[Start of Attachment]
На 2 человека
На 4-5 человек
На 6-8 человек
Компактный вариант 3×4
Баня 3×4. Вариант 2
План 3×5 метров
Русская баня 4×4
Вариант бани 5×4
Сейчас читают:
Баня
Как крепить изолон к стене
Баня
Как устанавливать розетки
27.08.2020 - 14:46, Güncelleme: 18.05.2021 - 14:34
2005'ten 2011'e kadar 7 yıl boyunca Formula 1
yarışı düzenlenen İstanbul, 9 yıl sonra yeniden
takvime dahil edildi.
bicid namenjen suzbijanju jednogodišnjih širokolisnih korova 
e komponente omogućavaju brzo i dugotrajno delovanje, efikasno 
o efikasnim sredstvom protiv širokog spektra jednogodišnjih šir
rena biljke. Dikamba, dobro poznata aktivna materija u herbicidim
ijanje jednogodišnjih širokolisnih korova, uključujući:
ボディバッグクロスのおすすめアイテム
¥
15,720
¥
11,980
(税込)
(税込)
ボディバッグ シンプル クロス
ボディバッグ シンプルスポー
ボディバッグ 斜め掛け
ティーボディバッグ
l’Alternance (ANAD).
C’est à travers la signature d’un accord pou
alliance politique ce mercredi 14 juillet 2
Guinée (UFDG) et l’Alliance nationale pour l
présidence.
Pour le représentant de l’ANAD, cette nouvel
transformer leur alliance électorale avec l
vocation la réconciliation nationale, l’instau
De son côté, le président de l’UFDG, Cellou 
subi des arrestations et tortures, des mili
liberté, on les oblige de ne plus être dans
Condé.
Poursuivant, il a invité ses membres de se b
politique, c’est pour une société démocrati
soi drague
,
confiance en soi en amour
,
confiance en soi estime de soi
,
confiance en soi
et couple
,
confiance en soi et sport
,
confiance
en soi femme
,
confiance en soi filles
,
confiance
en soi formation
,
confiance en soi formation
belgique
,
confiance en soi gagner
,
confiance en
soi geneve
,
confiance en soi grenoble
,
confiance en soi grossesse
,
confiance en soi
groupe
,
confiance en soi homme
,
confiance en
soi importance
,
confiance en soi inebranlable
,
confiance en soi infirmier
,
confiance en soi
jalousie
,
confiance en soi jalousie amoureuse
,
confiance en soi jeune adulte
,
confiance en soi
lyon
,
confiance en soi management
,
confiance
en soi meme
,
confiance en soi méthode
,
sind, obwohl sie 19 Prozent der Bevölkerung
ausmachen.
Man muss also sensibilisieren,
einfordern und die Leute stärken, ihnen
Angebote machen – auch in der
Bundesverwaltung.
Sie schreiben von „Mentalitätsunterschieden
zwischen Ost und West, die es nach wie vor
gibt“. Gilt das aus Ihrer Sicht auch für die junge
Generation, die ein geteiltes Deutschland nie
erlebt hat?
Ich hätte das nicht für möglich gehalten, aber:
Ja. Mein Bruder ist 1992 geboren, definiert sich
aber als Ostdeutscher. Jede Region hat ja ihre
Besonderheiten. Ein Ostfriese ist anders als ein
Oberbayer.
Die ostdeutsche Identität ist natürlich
[End of Attachment]
> YOUR GOAL
Restate the records word for word, leaving nothing out.

> ANSWER TO THIS EXERCISE
На 2 человека
На 4-5 человек
На 6-8 человек
Компактный вариант 3×4
Баня 3×4. Вариант 2
План 3×5 метров
Русская баня 4×4
Вариант бани 5×4
Сейчас читают:
Баня
Как крепить изолон к стене
Баня
Как устанавливать розетки
27.08.2020 - 14:46, Güncelleme: 18.05.2021 - 14:34
2005'ten 2011'e kadar 7 yıl boyunca Formula 1
yarışı düzenlenen İstanbul, 9 yıl sonra yeniden
takvime dahil edildi.
bicid namenjen suzbijanju jednogodišnjih širokolisnih korova 
e komponente omogućavaju brzo i dugotrajno delovanje, efikasno 
o efikasnim sredstvom protiv širokog spektra jednogodišnjih šir
rena biljke. Dikamba, dobro poznata aktivna materija u herbicidim
ijanje jednogodišnjih širokolisnih korova, uključujući:
ボディバッグクロスのおすすめアイテム
¥
15,720
¥
11,980
(税込)
(税込)
ボディバッグ シンプル クロス
ボディバッグ シンプルスポー
ボディバッグ 斜め掛け
ティーボディバッグ
l’Alternance (ANAD).
C’est à travers la signature d’un accord pou
alliance politique ce mercredi 14 juillet 2
Guinée (UFDG) et l’Alliance nationale pour l
présidence.
Pour le représentant de l’ANAD, cette nouvel
transformer leur alliance électorale avec l
vocation la réconciliation nationale, l’instau
De son côté, le président de l’UFDG, Cellou 
subi des arrestations et tortures, des mili
liberté, on les oblige de ne plus être dans
Condé.
Poursuivant, il a invité ses membres de se b
politique, c’est pour une société démocrati
soi drague
,
confiance en soi en amour
,
confiance en soi estime de soi
,
confiance en soi
et couple
,
confiance en soi et sport
,
confiance
en soi femme
,
confiance en soi filles
,
confiance
en soi formation
,
confiance en soi formation
belgique
,
confiance en soi gagner
,
confiance en
soi geneve
,
confiance en soi grenoble
,
confiance en soi grossesse
,
confiance en soi
groupe
,
confiance en soi homme
,
confiance en
soi importance
,
confiance en soi inebranlable
,
confiance en soi infirmier
,
confiance en soi
jalousie
,
confiance en soi jalousie amoureuse
,
confiance en soi jeune adulte
,
confiance en soi
lyon
,
confiance en soi management
,
confiance
en soi meme
,
confiance en soi méthode
,
sind, obwohl sie 19 Prozent der Bevölkerung
ausmachen.
Man muss also sensibilisieren,
einfordern und die Leute stärken, ihnen
Angebote machen – auch in der
Bundesverwaltung.
Sie schreiben von „Mentalitätsunterschieden
zwischen Ost und West, die es nach wie vor
gibt“. Gilt das aus Ihrer Sicht auch für die junge
Generation, die ein geteiltes Deutschland nie
erlebt hat?
Ich hätte das nicht für möglich gehalten, aber:
Ja. Mein Bruder ist 1992 geboren, definiert sich
aber als Ostdeutscher. Jede Region hat ja ihre
Besonderheiten. Ein Ostfriese ist anders als ein
Oberbayer.
Die ostdeutsche Identität ist natürlich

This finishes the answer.